Two accepted risks, documented in `NervesGithubUpdater.Fwup`'s
moduledoc: no `--exit-handshake` (it deadlocks under a Port in framing
mode), so a failure's error text can occasionally race behind the
exit status; and stderr is merged into the framed stdout stream, which
is fine because `fwup` stays quiet on stderr in framing mode in
practice.
## tryboot / reboot_fn + validation
The library reboots the device **only** by calling your `:reboot_fn`,
and only after a successful flash.
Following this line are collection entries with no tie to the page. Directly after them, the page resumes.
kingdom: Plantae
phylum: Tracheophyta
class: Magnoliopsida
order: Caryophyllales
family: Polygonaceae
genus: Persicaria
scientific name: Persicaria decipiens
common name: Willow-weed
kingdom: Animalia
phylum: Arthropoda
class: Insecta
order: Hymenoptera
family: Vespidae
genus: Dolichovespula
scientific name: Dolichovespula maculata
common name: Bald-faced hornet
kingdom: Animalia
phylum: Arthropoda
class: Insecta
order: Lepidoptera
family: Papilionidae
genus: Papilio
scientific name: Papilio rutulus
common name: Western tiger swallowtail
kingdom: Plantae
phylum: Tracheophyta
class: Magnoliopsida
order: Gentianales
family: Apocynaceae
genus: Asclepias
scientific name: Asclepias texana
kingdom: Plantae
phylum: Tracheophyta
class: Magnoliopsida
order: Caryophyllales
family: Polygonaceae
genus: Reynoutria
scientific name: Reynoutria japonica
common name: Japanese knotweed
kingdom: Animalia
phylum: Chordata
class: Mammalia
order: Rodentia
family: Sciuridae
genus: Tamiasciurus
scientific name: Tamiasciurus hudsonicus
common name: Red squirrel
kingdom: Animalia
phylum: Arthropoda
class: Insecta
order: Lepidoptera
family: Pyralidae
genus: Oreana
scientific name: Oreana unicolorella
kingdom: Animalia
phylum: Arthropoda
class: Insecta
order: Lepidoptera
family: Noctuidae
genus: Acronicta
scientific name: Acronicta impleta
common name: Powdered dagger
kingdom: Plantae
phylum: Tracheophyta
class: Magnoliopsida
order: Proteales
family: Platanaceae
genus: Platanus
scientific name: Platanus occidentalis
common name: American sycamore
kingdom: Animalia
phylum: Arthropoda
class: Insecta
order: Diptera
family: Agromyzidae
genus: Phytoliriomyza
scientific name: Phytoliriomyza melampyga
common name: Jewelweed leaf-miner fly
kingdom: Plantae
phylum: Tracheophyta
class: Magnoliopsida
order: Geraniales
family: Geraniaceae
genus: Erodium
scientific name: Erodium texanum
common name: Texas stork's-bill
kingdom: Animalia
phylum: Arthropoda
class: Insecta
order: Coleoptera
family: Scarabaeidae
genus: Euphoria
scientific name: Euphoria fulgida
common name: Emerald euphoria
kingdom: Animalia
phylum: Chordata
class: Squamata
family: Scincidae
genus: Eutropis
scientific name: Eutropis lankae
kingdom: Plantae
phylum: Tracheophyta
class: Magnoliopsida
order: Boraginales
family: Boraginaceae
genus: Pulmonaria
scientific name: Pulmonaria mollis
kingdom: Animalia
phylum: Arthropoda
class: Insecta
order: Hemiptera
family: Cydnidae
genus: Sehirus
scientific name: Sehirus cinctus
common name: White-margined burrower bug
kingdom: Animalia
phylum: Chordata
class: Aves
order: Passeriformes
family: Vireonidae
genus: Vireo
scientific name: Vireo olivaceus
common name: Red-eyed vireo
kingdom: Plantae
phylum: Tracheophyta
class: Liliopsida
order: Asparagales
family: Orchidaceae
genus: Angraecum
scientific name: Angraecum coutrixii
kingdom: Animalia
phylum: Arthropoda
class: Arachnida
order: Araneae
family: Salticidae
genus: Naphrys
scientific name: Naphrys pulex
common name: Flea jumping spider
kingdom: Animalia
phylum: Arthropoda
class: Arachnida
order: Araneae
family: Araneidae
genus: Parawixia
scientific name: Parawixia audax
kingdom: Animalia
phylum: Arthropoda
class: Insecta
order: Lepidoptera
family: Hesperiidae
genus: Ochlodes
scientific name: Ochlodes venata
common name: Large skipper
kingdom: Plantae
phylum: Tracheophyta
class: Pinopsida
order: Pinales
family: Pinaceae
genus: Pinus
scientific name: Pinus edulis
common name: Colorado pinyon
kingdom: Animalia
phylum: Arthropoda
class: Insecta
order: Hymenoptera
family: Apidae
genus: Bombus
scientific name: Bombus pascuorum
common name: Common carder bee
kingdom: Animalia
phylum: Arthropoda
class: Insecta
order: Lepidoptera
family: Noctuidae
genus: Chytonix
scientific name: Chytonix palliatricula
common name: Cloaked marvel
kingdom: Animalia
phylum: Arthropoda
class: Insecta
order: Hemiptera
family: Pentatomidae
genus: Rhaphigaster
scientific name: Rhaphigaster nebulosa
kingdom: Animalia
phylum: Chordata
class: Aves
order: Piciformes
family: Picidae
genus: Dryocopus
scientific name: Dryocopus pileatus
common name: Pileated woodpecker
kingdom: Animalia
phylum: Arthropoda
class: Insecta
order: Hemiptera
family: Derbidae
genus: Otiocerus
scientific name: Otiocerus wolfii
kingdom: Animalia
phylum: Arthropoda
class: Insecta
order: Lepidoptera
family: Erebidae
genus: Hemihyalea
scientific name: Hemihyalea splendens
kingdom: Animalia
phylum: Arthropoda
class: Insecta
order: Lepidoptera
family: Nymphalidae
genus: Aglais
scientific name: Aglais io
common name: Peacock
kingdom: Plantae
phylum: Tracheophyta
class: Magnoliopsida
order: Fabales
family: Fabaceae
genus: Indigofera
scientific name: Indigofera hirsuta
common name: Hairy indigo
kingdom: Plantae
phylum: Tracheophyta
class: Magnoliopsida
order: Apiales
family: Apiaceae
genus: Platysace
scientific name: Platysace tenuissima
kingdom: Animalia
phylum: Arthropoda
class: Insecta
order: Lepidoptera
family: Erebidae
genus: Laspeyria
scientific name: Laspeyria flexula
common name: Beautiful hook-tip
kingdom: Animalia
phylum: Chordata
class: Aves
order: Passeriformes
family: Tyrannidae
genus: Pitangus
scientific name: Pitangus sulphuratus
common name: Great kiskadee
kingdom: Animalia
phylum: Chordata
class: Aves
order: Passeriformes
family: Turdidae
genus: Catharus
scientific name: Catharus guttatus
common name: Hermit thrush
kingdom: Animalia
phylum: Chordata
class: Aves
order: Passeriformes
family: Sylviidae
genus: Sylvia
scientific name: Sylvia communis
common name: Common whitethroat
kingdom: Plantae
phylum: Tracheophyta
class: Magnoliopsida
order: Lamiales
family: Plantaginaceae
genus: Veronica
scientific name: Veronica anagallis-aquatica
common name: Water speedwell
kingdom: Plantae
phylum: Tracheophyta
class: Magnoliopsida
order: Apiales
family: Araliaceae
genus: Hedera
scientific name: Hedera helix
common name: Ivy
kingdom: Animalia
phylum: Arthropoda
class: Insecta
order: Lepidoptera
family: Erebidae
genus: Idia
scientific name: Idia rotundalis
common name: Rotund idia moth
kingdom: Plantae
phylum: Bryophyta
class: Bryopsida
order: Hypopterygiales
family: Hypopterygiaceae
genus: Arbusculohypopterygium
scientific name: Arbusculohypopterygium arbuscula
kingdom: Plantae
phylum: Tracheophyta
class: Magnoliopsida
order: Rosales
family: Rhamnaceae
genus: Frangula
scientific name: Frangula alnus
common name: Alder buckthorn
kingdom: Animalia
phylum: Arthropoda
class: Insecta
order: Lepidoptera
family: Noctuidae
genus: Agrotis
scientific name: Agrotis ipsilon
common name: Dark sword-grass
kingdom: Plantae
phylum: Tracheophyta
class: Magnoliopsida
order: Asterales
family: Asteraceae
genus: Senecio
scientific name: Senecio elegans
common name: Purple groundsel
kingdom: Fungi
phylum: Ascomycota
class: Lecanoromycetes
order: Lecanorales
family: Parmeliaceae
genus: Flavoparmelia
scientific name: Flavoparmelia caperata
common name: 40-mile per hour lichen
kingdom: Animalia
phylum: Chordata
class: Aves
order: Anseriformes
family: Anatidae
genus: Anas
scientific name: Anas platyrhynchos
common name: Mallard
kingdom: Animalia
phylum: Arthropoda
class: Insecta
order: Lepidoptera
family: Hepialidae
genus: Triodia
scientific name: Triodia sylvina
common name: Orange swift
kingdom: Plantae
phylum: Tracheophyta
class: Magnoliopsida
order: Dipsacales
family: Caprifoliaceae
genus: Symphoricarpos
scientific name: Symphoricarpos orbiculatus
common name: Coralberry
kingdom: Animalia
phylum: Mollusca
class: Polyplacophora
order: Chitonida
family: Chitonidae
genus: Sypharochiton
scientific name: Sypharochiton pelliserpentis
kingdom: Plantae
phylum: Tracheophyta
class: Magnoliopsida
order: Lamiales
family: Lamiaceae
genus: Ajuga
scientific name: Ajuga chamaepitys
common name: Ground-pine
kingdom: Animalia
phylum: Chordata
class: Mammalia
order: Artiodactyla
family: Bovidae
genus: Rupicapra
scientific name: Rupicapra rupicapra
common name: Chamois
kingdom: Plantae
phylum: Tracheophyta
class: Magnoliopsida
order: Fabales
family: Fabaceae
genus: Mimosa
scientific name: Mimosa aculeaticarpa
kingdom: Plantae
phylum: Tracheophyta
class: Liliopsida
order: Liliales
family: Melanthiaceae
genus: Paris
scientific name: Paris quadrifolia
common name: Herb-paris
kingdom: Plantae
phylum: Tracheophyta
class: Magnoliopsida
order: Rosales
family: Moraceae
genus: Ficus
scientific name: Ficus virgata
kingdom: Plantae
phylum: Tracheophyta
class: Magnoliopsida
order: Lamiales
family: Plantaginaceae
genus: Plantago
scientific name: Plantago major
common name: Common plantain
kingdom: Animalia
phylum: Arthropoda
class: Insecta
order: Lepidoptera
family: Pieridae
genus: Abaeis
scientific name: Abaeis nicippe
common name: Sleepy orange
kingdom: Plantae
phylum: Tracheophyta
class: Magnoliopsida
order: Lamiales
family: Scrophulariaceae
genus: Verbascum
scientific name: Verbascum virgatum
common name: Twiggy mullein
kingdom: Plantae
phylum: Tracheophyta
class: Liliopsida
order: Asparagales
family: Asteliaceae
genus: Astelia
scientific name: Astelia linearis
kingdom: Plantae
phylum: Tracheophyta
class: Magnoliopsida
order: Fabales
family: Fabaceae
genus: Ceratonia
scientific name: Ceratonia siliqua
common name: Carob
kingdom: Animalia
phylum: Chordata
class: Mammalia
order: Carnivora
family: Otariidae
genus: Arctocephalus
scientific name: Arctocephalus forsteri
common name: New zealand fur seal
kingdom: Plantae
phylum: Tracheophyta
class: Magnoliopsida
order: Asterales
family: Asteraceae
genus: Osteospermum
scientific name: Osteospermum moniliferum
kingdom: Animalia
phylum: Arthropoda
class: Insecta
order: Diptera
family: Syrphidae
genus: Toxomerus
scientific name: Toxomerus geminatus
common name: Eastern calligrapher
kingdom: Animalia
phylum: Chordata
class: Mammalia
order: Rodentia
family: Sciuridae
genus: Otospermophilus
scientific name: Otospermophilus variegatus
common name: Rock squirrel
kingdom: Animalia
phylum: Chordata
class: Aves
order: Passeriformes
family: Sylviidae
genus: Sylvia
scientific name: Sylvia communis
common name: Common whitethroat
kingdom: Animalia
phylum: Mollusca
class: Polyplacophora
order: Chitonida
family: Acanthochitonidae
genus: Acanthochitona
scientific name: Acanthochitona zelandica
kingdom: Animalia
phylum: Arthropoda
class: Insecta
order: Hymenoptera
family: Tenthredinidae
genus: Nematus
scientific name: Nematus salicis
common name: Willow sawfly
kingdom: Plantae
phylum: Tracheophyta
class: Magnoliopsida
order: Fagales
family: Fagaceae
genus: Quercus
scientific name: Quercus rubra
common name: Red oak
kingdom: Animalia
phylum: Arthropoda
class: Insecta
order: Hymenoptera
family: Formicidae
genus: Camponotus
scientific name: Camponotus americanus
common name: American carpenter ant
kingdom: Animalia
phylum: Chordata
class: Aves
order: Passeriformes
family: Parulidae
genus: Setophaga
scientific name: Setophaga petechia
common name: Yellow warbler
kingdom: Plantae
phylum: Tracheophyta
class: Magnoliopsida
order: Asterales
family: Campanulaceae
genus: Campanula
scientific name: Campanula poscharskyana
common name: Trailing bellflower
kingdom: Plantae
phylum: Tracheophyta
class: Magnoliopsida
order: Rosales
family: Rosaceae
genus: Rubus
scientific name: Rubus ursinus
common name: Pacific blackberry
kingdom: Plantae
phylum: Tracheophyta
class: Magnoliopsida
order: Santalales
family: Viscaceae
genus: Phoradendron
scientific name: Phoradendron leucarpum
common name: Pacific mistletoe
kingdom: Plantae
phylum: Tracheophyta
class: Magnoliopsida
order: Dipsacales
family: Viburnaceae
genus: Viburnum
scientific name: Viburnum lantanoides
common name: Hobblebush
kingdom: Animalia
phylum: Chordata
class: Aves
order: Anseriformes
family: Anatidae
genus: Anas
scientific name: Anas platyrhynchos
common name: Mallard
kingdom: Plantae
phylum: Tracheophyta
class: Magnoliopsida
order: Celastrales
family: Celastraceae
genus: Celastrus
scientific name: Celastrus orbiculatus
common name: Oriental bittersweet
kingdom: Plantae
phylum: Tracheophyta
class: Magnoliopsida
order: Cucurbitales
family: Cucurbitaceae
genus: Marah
It has no opinion on *how* you
reboot.
On A/B (tryboot) systems, the newly-flashed firmware must validate
itself after booting — typically `Nerves.Runtime.validate_firmware/0`
— or the bootloader considers the boot failed and rolls back to the
previous partition. `Nerves.Runtime.reboot("0 tryboot")` is the usual
way to request that the next boot only be given one chance before
falling back. If your host has its own startup-guard/heart/watchdog
gate on validation, make sure the path that runs after a firmware
update can still reach and call `validate_firmware/0` — a half-wired
guard can leave a perfectly good update stuck rolling back forever.
## Channels & downgrade
`:channel` selects `:stable` (GitHub's `/releases/latest`, which
already excludes prereleases/drafts) or `:prerelease` (considers all
non-draft releases, picks the highest semver tag — so a prerelease can
outrank an older stable tag).
Before any install, the release's `tag_name` is compared against
`:current_version_fn.()`. An older release is refused unless
`:allow_downgrade` is `true`. This is deliberately belt-and-braces: on
the manifest path the counter is the real rollback control (and the
only one that matters); this semver check is what also guards the
legacy unverified path, which has no counter at all.
## Status
Extracted from a production Nerves application
([universal_proxy](https://github.com/bbangert/universal_proxy)).
v0.1 is host-verified (full test suite passing on `MIX_TARGET=host`);
hardware validation on real Nerves targets is in progress.